Term limits latest reason committee cites to keep Simmers off York County mental health board
A man previously kicked off the Catawba Mental Health board can’t be reappointed because he’s served more than the number of terms county rules allow, York County Council members said Monday.
Danny Simmers, a 12-year veteran of the board that oversees community mental health services in three counties, was removed from the board earlier this year after County Council members reviewed his credit report and arrest record, including a 35-year-old arrest for DUI.
County officials at the time cited Simmers’ prior arrest record, which ended in 1982, in turning down his application, and Simmers was later told his more recent credit report also was flagged in a background check performed by the governor’s office, which formally appoints the county’s nominees to the board.
Simmers credited his drunken-driving arrests in the 1970s and ’80s to his struggles with alcoholism and depression which first motivated him to get involved with Catawba Mental Health in the first place.
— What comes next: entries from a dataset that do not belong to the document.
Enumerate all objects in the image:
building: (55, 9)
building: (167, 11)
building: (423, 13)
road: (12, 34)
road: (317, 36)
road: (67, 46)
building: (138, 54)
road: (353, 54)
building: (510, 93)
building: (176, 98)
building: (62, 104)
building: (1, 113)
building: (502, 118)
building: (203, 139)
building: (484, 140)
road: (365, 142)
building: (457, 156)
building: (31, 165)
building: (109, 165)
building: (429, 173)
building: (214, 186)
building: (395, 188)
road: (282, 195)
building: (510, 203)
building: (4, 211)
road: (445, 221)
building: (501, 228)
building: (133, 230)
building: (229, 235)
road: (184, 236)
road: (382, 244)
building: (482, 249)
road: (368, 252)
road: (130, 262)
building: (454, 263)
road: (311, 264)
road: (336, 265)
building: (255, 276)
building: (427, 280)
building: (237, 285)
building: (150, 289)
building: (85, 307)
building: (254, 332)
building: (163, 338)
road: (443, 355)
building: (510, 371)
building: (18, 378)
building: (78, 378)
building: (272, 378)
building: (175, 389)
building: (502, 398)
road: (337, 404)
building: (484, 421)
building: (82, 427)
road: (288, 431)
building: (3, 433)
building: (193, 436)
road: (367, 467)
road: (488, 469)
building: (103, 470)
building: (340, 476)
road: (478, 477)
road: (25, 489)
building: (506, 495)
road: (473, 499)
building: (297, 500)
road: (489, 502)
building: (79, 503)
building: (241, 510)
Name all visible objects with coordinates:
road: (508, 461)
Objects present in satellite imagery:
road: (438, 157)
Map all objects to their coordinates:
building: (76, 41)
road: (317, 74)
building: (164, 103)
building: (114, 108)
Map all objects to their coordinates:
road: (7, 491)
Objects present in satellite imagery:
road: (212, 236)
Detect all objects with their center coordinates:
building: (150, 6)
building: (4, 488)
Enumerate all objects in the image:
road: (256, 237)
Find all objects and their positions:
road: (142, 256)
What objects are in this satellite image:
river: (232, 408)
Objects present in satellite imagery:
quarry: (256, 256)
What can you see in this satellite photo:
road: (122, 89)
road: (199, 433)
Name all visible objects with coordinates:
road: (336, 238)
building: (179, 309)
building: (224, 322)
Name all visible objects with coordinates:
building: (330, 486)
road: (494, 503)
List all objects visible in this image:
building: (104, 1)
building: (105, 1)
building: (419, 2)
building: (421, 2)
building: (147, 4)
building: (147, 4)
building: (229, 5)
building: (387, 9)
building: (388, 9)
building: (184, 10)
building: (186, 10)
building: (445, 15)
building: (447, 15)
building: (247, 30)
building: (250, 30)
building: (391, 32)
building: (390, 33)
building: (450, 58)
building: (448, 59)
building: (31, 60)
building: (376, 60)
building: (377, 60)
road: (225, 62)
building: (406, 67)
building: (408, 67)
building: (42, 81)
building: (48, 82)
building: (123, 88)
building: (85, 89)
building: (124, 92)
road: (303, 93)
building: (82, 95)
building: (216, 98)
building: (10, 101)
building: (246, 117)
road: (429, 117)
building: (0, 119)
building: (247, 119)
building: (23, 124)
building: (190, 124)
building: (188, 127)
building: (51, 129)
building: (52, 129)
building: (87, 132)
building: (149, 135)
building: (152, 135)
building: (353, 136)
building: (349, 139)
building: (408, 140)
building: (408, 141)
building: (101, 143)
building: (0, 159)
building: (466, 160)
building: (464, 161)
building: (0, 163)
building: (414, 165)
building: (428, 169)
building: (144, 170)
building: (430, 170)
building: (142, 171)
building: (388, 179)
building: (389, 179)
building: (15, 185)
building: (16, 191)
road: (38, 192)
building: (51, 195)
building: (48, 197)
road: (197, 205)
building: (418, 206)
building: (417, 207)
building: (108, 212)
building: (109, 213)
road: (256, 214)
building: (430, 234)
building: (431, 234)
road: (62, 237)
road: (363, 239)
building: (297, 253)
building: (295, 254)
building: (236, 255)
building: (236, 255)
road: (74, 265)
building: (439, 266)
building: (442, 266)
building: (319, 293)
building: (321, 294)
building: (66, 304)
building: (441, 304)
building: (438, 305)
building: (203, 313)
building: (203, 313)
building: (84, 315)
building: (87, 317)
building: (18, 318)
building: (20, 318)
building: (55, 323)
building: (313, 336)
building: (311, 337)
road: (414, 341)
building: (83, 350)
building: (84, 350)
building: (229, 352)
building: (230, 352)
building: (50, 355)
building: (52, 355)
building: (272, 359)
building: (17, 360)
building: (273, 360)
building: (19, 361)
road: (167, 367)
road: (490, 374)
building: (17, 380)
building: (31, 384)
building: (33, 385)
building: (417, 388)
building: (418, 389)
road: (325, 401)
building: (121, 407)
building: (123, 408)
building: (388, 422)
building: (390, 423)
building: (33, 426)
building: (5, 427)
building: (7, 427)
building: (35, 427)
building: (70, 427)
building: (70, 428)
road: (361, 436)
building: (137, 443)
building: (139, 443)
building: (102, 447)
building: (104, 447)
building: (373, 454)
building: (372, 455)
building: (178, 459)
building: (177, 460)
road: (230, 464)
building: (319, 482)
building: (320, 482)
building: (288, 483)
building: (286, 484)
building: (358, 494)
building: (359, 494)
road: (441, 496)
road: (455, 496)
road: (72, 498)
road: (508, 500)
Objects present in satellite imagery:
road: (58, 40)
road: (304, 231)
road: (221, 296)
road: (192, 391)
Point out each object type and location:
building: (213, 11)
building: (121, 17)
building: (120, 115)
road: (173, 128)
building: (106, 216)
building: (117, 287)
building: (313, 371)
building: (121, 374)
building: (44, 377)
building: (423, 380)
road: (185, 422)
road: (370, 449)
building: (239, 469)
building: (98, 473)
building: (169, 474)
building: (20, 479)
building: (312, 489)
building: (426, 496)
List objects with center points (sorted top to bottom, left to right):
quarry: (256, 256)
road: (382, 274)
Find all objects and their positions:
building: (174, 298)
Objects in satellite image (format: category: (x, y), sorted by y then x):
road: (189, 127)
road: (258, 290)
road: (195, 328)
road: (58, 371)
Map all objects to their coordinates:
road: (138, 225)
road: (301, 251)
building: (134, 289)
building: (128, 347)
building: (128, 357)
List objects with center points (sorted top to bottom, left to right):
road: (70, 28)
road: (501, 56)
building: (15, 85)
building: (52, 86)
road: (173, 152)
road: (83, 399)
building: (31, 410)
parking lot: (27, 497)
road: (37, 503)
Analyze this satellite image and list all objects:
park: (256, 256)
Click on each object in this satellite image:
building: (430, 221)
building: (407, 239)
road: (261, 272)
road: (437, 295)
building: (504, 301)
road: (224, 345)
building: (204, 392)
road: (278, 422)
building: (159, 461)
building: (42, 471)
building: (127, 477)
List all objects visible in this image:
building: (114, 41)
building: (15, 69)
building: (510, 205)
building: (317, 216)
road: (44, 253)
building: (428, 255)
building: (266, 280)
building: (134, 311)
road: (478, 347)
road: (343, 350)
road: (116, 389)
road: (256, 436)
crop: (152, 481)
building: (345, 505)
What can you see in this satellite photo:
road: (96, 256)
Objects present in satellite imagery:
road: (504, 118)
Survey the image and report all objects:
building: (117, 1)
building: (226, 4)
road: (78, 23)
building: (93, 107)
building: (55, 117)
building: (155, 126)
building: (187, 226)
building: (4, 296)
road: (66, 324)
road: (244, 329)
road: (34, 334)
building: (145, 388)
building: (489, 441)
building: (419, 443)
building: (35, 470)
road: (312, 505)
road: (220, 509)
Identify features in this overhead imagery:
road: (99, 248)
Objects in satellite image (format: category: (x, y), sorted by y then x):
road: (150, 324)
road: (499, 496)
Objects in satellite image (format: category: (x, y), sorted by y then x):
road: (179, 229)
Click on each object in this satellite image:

He also explained the blemishes on his credit history Monday as bill disputes he had with his cell phone carrier and a company from which he rented a piece of machinery.
On Monday, Simmers appeared before the County Council’s finance and operations committee, the same body that declined to reappoint the 70-year-old roofer to a fourth term on Aug. 17, to defend his record on the board and ask the committee to give him his seat back. But now that he’s off the board, a county ordinance won’t allow the committee to name him to a new term for another year.
Chairman Michael Johnson, reading from a prepared statement, said “by virtue of your time served on the board, you are ineligible for reappointment for a period of one calendar year from the date (you) left the board.”
The ordinance limits county board appointments to two consecutive four-year terms. Simmers had managed to serve a third term on the mental health board because the same ordinance also states members “will serve until their successors are appointed,” and no other candidates have applied for his seat.
Johnson said the council is trying to more regularly enforce that provision on long-serving board members. When pointed out Simmers had only left the board when the committee rescinded his application, Johnson referred back to his prepared statement on the ordinance restrictions.
Simmers said he had no ill will toward the committee’s decision, and might even reapply next year when he’s eligible, which committee members said they would be open to considering at the time.
The publicity around his removal has even allowed Simmers to resume counseling work with people struggling with similar substance abuse issues as he did.
He did, however, dislike being asked to come to speak to the committee given that the rules would not allow him to come back.
“I wished they’d just said that before I started my spiel,” Simmers said. “They could have told me that before I drove out here... It just seems cruel to let me pour my heart out when they’d already made up their minds.”